Every record below should be written out exactly; pictures stay out.

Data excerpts
++++++++++++++++++++

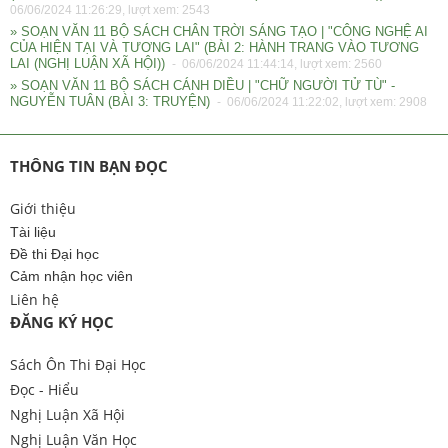
06/06/2024 11:26:29, lượt xem: 2543
» SOẠN VĂN 11 BỘ SÁCH CHÂN TRỜI SÁNG TẠO | "CÔNG NGHỆ AI
CỦA HIỆN TẠI VÀ TƯƠNG LAI" (BÀI 2: HÀNH TRANG VÀO TƯƠNG
LAI (NGHỊ LUẬN XÃ HỘI))
- 06/06/2024 11:44:14, lượt xem: 2560
» SOẠN VĂN 11 BỘ SÁCH CÁNH DIỀU | "CHỮ NGƯỜI TỬ TÙ" -
NGUYỄN TUÂN (BÀI 3: TRUYỆN)
- 06/06/2024 11:22:02, lượt xem: 2908
THÔNG TIN BẠN ĐỌC
Giới thiệu
Tài liệu
Đề thi Đại học
Cảm nhận học viên
Liên hệ
ĐĂNG KÝ HỌC
Sách Ôn Thi Đại Học
Đọc - Hiểu
Nghị Luận Xã Hội
Nghị Luận Văn Học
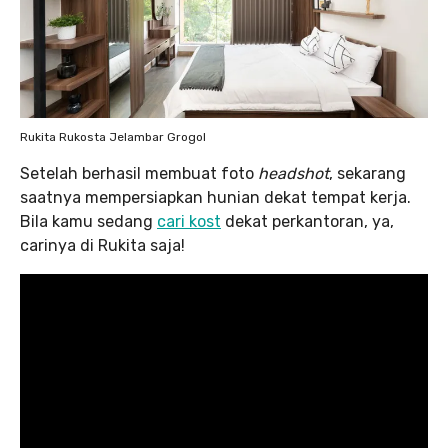
Rukita Rukosta Jelambar Grogol
Setelah berhasil membuat foto
headshot
, sekarang
saatnya mempersiapkan hunian dekat tempat kerja.
Bila kamu sedang
cari kost
dekat perkantoran, ya,
carinya di Rukita saja!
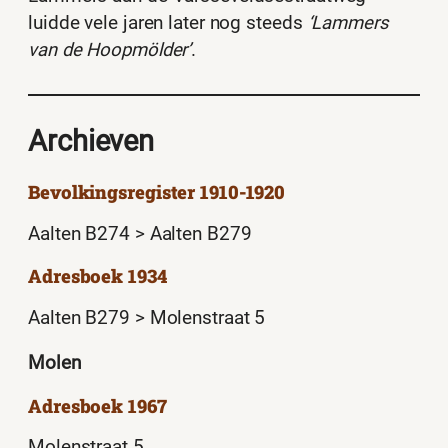
luidde vele jaren later nog steeds
‘Lammers
van de Hoopmölder’
.
Archieven
Bevolkingsregister 1910-1920
Aalten B274 > Aalten B279
Adresboek 1934
Aalten B279 > Molenstraat 5
Molen
Adresboek 1967
Molenstraat 5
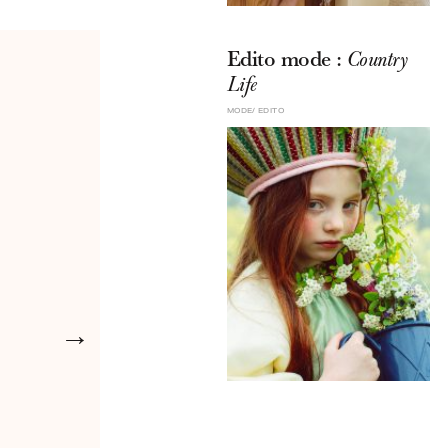
Edito mode :
Country
Life
MODE
EDITO
→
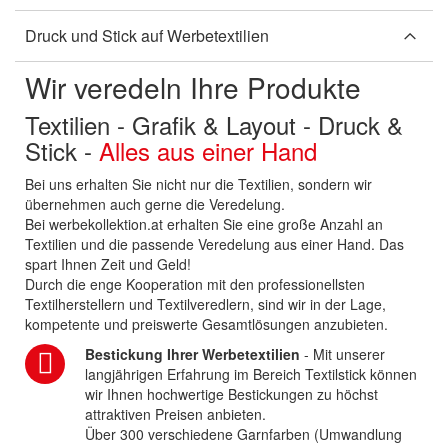
Druck und Stick auf Werbetextilien
Wir veredeln Ihre Produkte
Textilien - Grafik & Layout - Druck &
Stick -
Alles aus einer Hand
Bei uns erhalten Sie nicht nur die Textilien, sondern wir
übernehmen auch gerne die Veredelung.
Bei werbekollektion.at erhalten Sie eine große Anzahl an
Textilien und die passende Veredelung aus einer Hand. Das
spart Ihnen Zeit und Geld!
Durch die enge Kooperation mit den professionellsten
Textilherstellern und Textilveredlern, sind wir in der Lage,
kompetente und preiswerte Gesamtlösungen anzubieten.
Bestickung Ihrer Werbetextilien
- Mit unserer
langjährigen Erfahrung im Bereich Textilstick können
wir Ihnen hochwertige Bestickungen zu höchst
attraktiven Preisen anbieten.
Über 300 verschiedene Garnfarben (Umwandlung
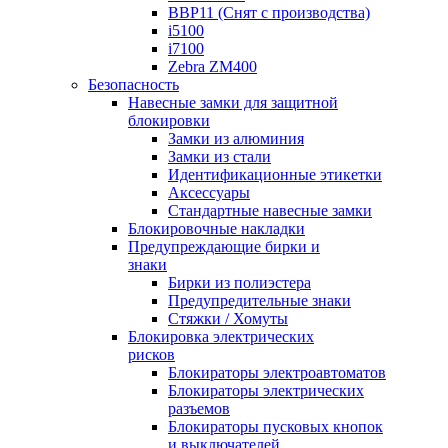
BBP11 (Снят с производства)
i5100
i7100
Zebra ZM400
Безопасность
Навесные замки для защитной
блокировки
Замки из алюминия
Замки из стали
Идентификационные этикетки
Аксессуары
Стандартные навесные замки
Блокировочные накладки
Предупреждающие бирки и
знаки
Бирки из полиэстера
Предупредительные знаки
Стяжки / Хомуты
Блокировка электрических
рисков
Блокираторы электроавтоматов
Блокираторы электрических
разъемов
Блокираторы пусковых кнопок
и выключателей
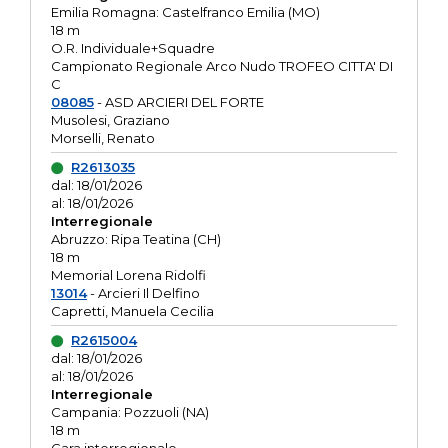
Emilia Romagna: Castelfranco Emilia (MO)
18 m
O.R. Individuale+Squadre
Campionato Regionale Arco Nudo TROFEO CITTA' DI
C
08085
- ASD ARCIERI DEL FORTE
Musolesi, Graziano
Morselli, Renato
R2613035
dal: 18/01/2026
al: 18/01/2026
Interregionale
Abruzzo: Ripa Teatina (CH)
18 m
Memorial Lorena Ridolfi
13014
- Arcieri Il Delfino
Capretti, Manuela Cecilia
R2615004
dal: 18/01/2026
al: 18/01/2026
Interregionale
Campania: Pozzuoli (NA)
18 m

++++++++++++++++++++

## Solved problem
06/06/2024 11:26:29, lượt xem: 2543
» SOẠN VĂN 11 BỘ SÁCH CHÂN TRỜI SÁNG TẠO | "CÔNG NGHỆ AI
CỦA HIỆN TẠI VÀ TƯƠNG LAI" (BÀI 2: HÀNH TRANG VÀO TƯƠNG
LAI (NGHỊ LUẬN XÃ HỘI))
- 06/06/2024 11:44:14, lượt xem: 2560
» SOẠN VĂN 11 BỘ SÁCH CÁNH DIỀU | "CHỮ NGƯỜI TỬ TÙ" -
NGUYỄN TUÂN (BÀI 3: TRUYỆN)
- 06/06/2024 11:22:02, lượt xem: 2908
THÔNG TIN BẠN ĐỌC
Giới thiệu
Tài liệu
Đề thi Đại học
Cảm nhận học viên
Liên hệ
ĐĂNG KÝ HỌC
Sách Ôn Thi Đại Học
Đọc - Hiểu
Nghị Luận Xã Hội
Nghị Luận Văn Học
Rukita Rukosta Jelambar Grogol
Setelah berhasil membuat foto
headshot
, sekarang
saatnya mempersiapkan hunian dekat tempat kerja.
Bila kamu sedang
cari kost
dekat perkantoran, ya,
carinya di Rukita saja!
luidde vele jaren later nog steeds
‘Lammers
van de Hoopmölder’
.
Archieven
Bevolkingsregister 1910-1920
Aalten B274 > Aalten B279
Adresboek 1934
Aalten B279 > Molenstraat 5
Molen
Adresboek 1967
Molenstraat 5
Edito mode :
Country
Life
MODE
EDITO
→
Druck und Stick auf Werbetextilien
Wir veredeln Ihre Produkte
Textilien - Grafik & Layout - Druck &
Stick -
Alles aus einer Hand
Bei uns erhalten Sie nicht nur die Textilien, sondern wir
übernehmen auch gerne die Veredelung.
Bei werbekollektion.at erhalten Sie eine große Anzahl an
Textilien und die passende Veredelung aus einer Hand. Das
spart Ihnen Zeit und Geld!
Durch die enge Kooperation mit den professionellsten
Textilherstellern und Textilveredlern, sind wir in der Lage,
kompetente und preiswerte Gesamtlösungen anzubieten.
Bestickung Ihrer Werbetextilien
- Mit unserer
langjährigen Erfahrung im Bereich Textilstick können
wir Ihnen hochwertige Bestickungen zu höchst
attraktiven Preisen anbieten.
Über 300 verschiedene Garnfarben (Umwandlung
BBP11 (Снят с производства)
i5100
i7100
Zebra ZM400
Безопасность
Навесные замки для защитной
блокировки
Замки из алюминия
Замки из стали
Идентификационные этикетки
Аксессуары
Стандартные навесные замки
Блокировочные накладки
Предупреждающие бирки и
знаки
Бирки из полиэстера
Предупредительные знаки
Стяжки / Хомуты
Блокировка электрических
рисков
Блокираторы электроавтоматов
Блокираторы электрических
разъемов
Блокираторы пусковых кнопок
и выключателей
Emilia Romagna: Castelfranco Emilia (MO)
18 m
O.R. Individuale+Squadre
Campionato Regionale Arco Nudo TROFEO CITTA' DI
C
08085
- ASD ARCIERI DEL FORTE
Musolesi, Graziano
Morselli, Renato
R2613035
dal: 18/01/2026
al: 18/01/2026
Interregionale
Abruzzo: Ripa Teatina (CH)
18 m
Memorial Lorena Ridolfi
13014
- Arcieri Il Delfino
Capretti, Manuela Cecilia
R2615004
dal: 18/01/2026
al: 18/01/2026
Interregionale
Campania: Pozzuoli (NA)
18 m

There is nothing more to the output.